While biases in generative AI are a well-known phenomenon, it is still surprising what types of biases sometimes come to light. TechCrunch recently ran a test with Meta’s AI chatbotwhich launched in April 2024 for more than a dozen countries, including India, and found a strange and disturbing trend.
When generating images with the prompt “Indian men,” the vast majority of results are of men wearing turbans. Although a large number of Indian men wear turbans (especially if they practice Sikhism), the Indian capital Delhi has a Sikh population of about 3.4% according to the 2011 census, while the generative AI image results three to four of the yield ten. of five men.
Unfortunately, this isn’t the first time generative AI has been embroiled in controversy over race and other sensitive topics, and this is far from the worst example.
How far does the rabbit hole go?
In August 2023, Google’s SGE and Bard AI (the latter now called Gemini) were caught with their pants down arguing about the ‘benefits’ of genocide, slavery, fascism and more. It also included Hitler, Stalin and Mussolini on a list of ‘greatest’ leaders, with Hitler also including his list of ‘most effective leaders’.
Later that year, in December 2023, there were multiple incidents involving AI, with the most terrible among them being Stamford researchers who find CSAM (child abuse images) in the popular LAION-5B image dataset that many LLMs train on. During that study, more than 3,000 known or suspected CSAM images were found in that dataset. Stable diffusion maker Stability AI, which uses that set, claims to filter out any harmful images. But how can this be determined to be true? These images could easily have been included in benign searches for “child” or “children.”

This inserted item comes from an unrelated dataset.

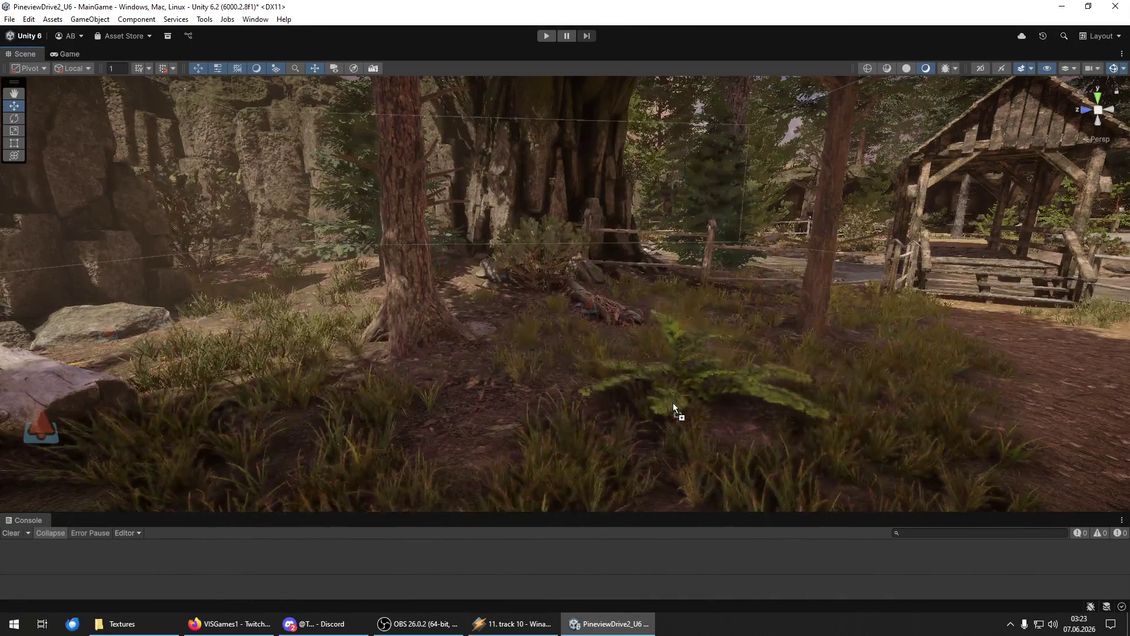
{"action": "left_click", "coordinate": [672, 403]}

There is also the danger of AI being used in facial recognition, including and especially in law enforcement. Numerous studies have already proven that there is clear and absolute bias when it comes to which race and ethnicity has the highest arrest rate, regardless of whether misconduct has occurred. Combine that with the biases that AI has been trained on by humans and you have technology that would result in even more false and unjust arrests. It’s gotten to the point where Microsoft doesn’t want its Azure AI used by the police.

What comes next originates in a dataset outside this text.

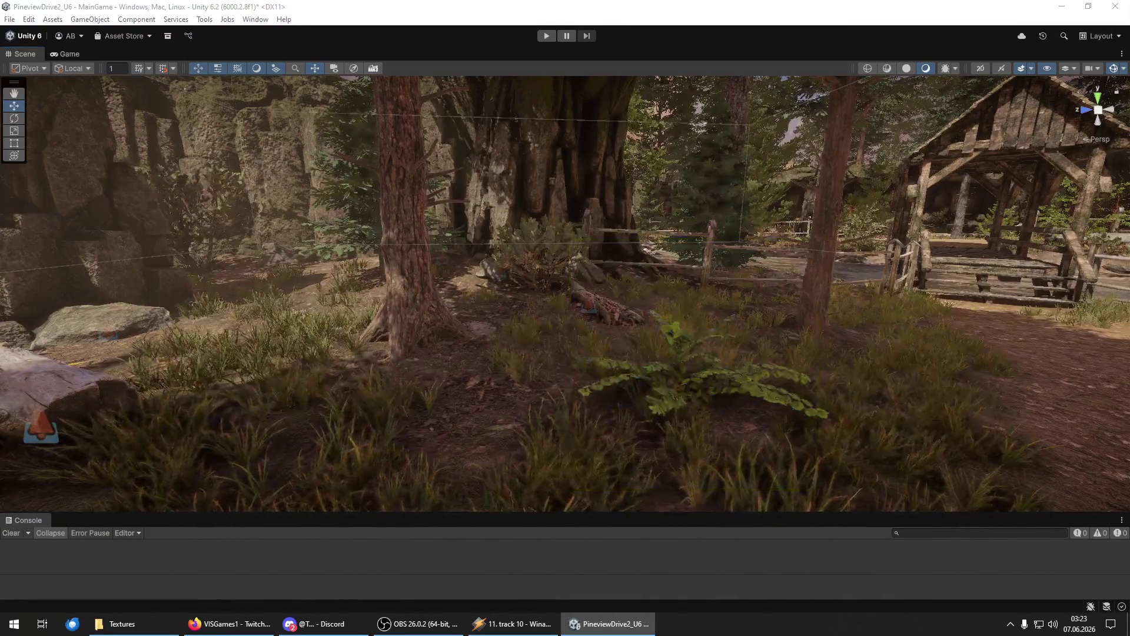
{"action": "left_click", "coordinate": [635, 388]}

It’s quite disturbing how AI has quickly taken over the technology landscape, and how many hurdles still stand in the way before it makes enough progress to finally get rid of these problems. But you could argue that these problems only arose in the first place as a result of AI training on literally all the data sets it can access without properly filtering the content. If we want to tackle the massive biases of AI, we need to start by properly vetting the data sets – not just for copyrighted sources, but also for actively harmful material that properly poisons the information.